## Requirement
How many lines in the records below contain the string "NEPAL", with case counting? Reply with the number only.

Collected data
⁂

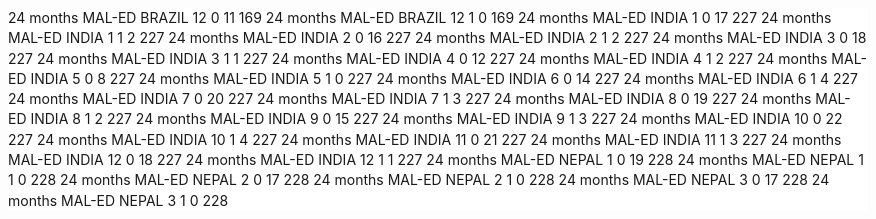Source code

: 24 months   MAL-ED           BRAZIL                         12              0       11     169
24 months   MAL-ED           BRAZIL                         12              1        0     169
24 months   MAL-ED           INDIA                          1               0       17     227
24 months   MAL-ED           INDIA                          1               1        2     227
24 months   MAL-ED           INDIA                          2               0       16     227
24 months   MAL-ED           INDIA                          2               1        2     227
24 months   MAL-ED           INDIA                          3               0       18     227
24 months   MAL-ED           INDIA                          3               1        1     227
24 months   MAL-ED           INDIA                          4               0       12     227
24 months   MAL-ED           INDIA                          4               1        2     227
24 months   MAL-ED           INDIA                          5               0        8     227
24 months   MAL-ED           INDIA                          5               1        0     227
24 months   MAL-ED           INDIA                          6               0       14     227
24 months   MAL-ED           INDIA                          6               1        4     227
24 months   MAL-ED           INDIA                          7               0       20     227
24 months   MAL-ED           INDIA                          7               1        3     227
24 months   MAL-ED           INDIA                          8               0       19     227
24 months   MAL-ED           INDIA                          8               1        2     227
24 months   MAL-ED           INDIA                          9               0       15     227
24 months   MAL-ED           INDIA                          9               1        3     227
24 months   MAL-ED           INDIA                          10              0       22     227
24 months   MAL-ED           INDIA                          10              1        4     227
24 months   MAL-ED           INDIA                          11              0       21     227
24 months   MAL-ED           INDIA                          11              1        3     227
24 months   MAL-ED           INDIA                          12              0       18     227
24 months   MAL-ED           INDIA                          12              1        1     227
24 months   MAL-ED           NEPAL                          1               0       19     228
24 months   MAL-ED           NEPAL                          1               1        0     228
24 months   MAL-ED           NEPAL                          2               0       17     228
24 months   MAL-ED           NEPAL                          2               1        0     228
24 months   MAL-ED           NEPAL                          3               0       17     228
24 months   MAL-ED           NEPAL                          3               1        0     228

⁂

## Response to the task
6